USB CD/DVD drives are supported, but only for floppy emulation booting. Installing Linux using a USB CD-ROM drive will be fine whereas loading Hiren Boot CD or installing Windows will fail. This is because the BIOS does not present the USB CD/DVD on any IDE channels, causing Hiren/Windows to fail loading when it can’t find the IDE controller.
To install Windows 98 on this board, copy Windows setup files to a CF card, boot Windows 98 from the USB floppy drive, run SYS C: and then reboot from the CF card to start Windows setup. Windows setup should finish without issues, except for missing drivers for the following hardware:
- Display adapter (SIS315E)
- Sound card (VIA AC97 Enhanced Audio Controller)
- Network Adapter (VIA VT6102 Fast Ethernet Adapter Driver) – VEN_1106&DEV_3065
The SuperIO chip is VIA VT1211, the mainboard model string is TECO Electric and Machinery Co., Ltd. TR5670, and the mainboard chipset string is Transmeta Crusoe Integrated. BIOS Date is 13 Oct 2004 as identified by HWinfo V6.2.2 for DOS:
It took a lot of efforts but eventually I was able to get all the Windows 98 drivers required for this PC. USB drives also work natively on Windows 98SE using NUSB33E.EXE I shared in my other article. A packet driver also exists for this network card, so I was able to get MTCP to acquire an IP address from my router’s DHCP server in real DOS mode:
An NDIS2 driver exists too, allowing me to access my home network shared drive using Microsoft Network Client:
With MS-DOS 6.22 as well as Windows 98 installed, the S210 is now quite a good machine for my vintage computer hobby. To note, for sound to work perfectly, you should be using the VIA AC’97 driver which provides perfect sound in Windows apps as well as in a MS-DOS prompt running from Windows. If you use Realtek AC97 driver, audio from Windows apps will be good but DOS audio will be poor. Although the integrated PC speaker for this motherboard is loud, audio quality is poor (except for beeping).

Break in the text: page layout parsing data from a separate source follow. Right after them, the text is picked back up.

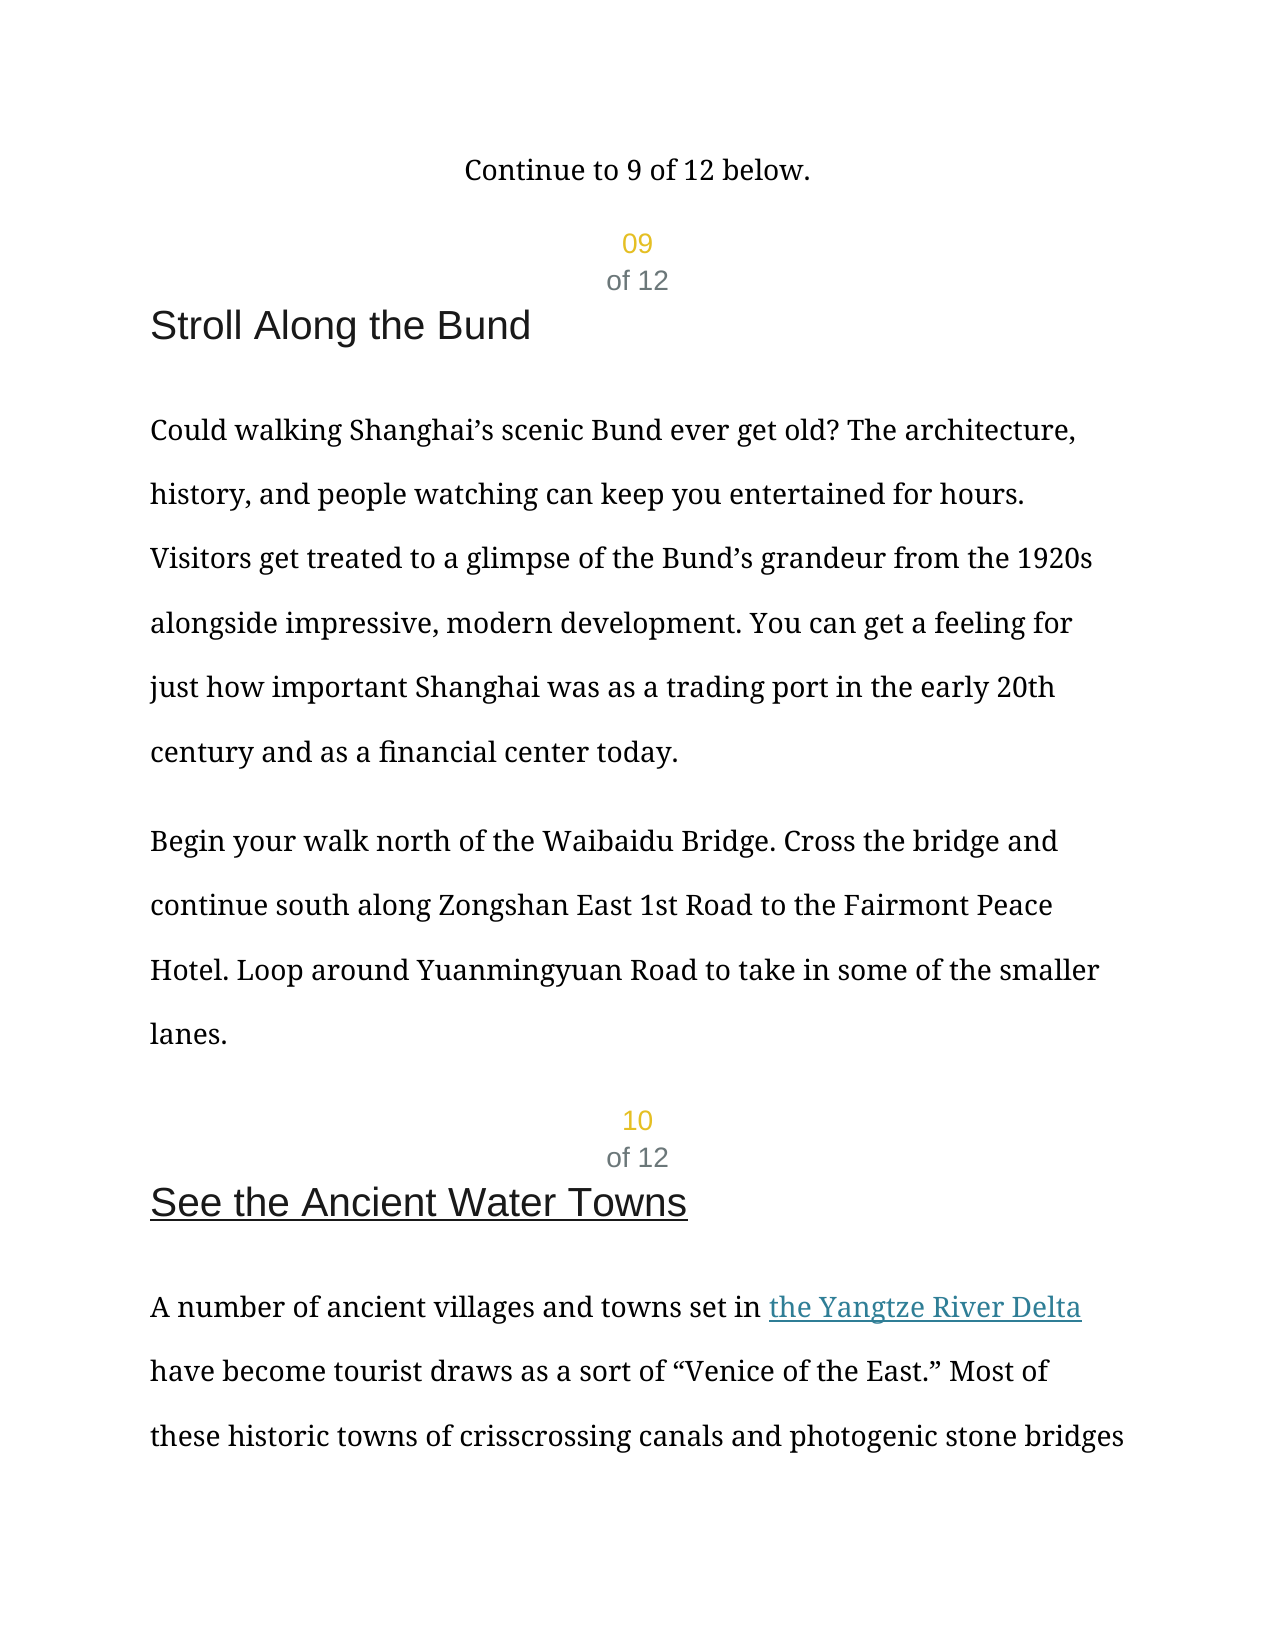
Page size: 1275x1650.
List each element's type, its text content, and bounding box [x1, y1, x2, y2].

text Continue to 9 of 12 below. [150, 150, 1125, 188]
text 10 [150, 1104, 1125, 1136]
subtitle Stroll Along the Bund [150, 301, 1125, 348]
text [150, 1287, 1125, 1454]
text of 12 [150, 264, 1125, 296]
subtitle See the Ancient Water Towns [150, 1178, 1125, 1225]
text Could walking Shanghai’s scenic Bund ever get old? The architecture, history, and people watching can keep you entertained for hours. Visitors get treated to a glimpse of the Bund’s grandeur from the 1920s alongside impressive, modern development. You can get a feeling for just how important Shanghai was as a trading port in the early 20th century and as a financial center today. [150, 410, 1125, 770]
text Begin your walk north of the Waibaidu Bridge. Cross the bridge and continue south along Zongshan East 1st Road to the Fairmont Peace Hotel. Loop around Yuanmingyuan Road to take in some of the smaller lanes. [150, 821, 1125, 1053]
text 09 [150, 227, 1125, 259]
text of 12 [150, 1141, 1125, 1173]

The motherboard does not have a PC speaker connector.
The DOSUSB project as well as various other DOS USB drivers (nj32disk.sys, usbaspi1.sys, etc.) also work well on this motherboard, allowing me to access thumb drives from real-mode DOS without using USB legacy settings.
Puppy Linux 5.25 also works well on this machine, although I do not see how it could be useful for me.
I could not find any real-mode MS-DOS drivers for this sound card. I tried VIAAUDIO.COM which complained about missing BIOS settings and did not work under pure DOS. I also tried Windows 3.1 which works well. Video can be set to 1024×768 using the Windows 3.1 SVGA driver and Ethernet also works.
You can find the drivers for this thin client here. Folder 6103v2_7 is the Ethernet driver, SiS315e is the VGA driver, and Vinyl_V700b is the AC97 driver. The rest are various drivers which I have tried but did not work – these are included just in case.